- _Assignment_
Write out the listing below without alteration, omitting its pictures.

- _Recorded information_

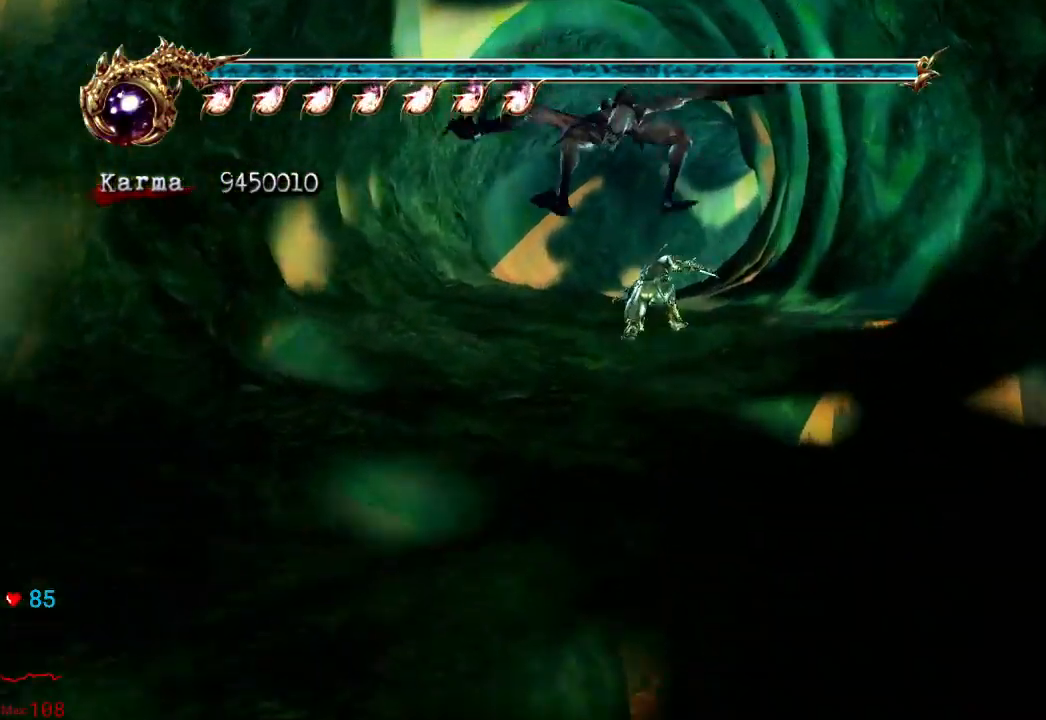
{"buttons": [], "left_stick": "up", "right_stick": "center", "events": [[17, "A", "up"], [117, "L2", "up"]]}
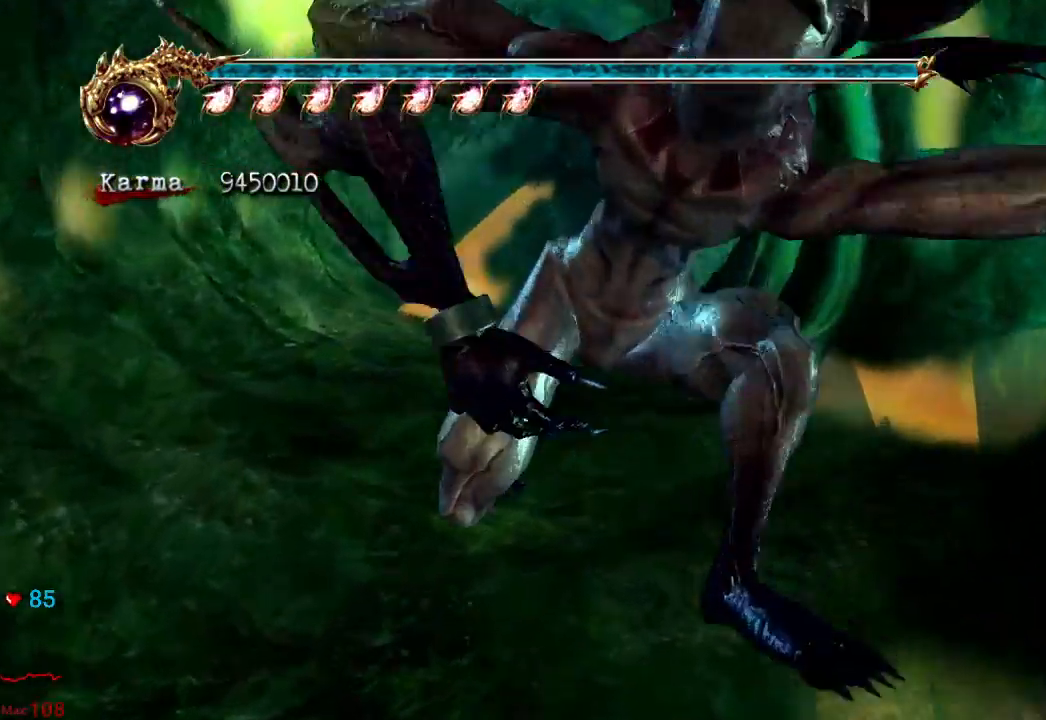
{"buttons": [], "left_stick": "up", "right_stick": "center", "events": [[17, "L2", "down"], [117, "A", "down"], [283, "A", "up"], [350, "L2", "up"]]}
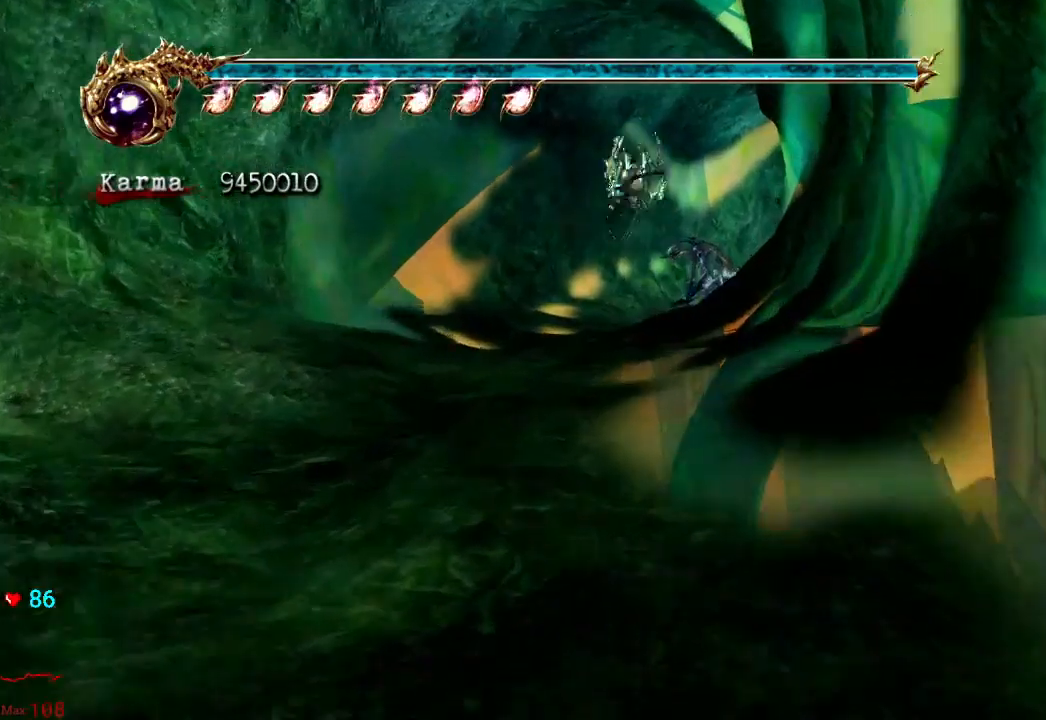
{"buttons": ["A", "L2"], "left_stick": "up-right", "right_stick": "center", "events": [[100, "left_stick", "up-right"], [317, "L2", "down"], [450, "A", "down"]]}
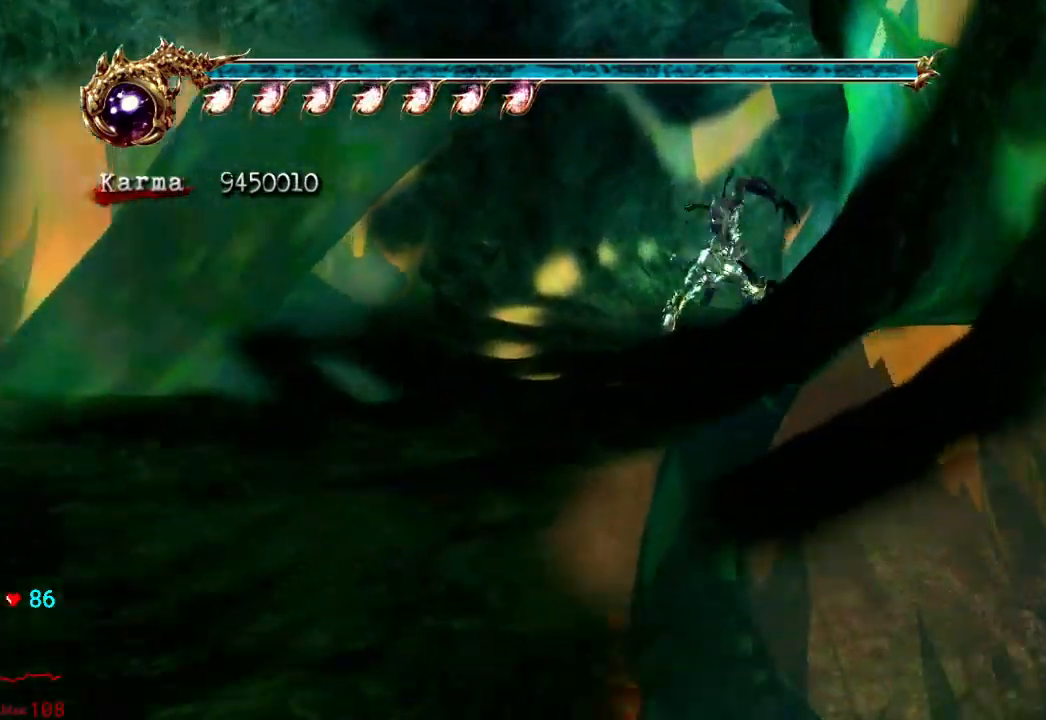
{"buttons": [], "left_stick": "up-right", "right_stick": "center", "events": [[150, "A", "up"], [333, "L2", "up"]]}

- _Response to this task_
{"buttons": [], "left_stick": "up", "right_stick": "center", "events": [[17, "A", "up"], [117, "L2", "up"]]}
{"buttons": [], "left_stick": "up", "right_stick": "center", "events": [[17, "L2", "down"], [117, "A", "down"], [283, "A", "up"], [350, "L2", "up"]]}
{"buttons": ["A", "L2"], "left_stick": "up-right", "right_stick": "center", "events": [[100, "left_stick", "up-right"], [317, "L2", "down"], [450, "A", "down"]]}
{"buttons": [], "left_stick": "up-right", "right_stick": "center", "events": [[150, "A", "up"], [333, "L2", "up"]]}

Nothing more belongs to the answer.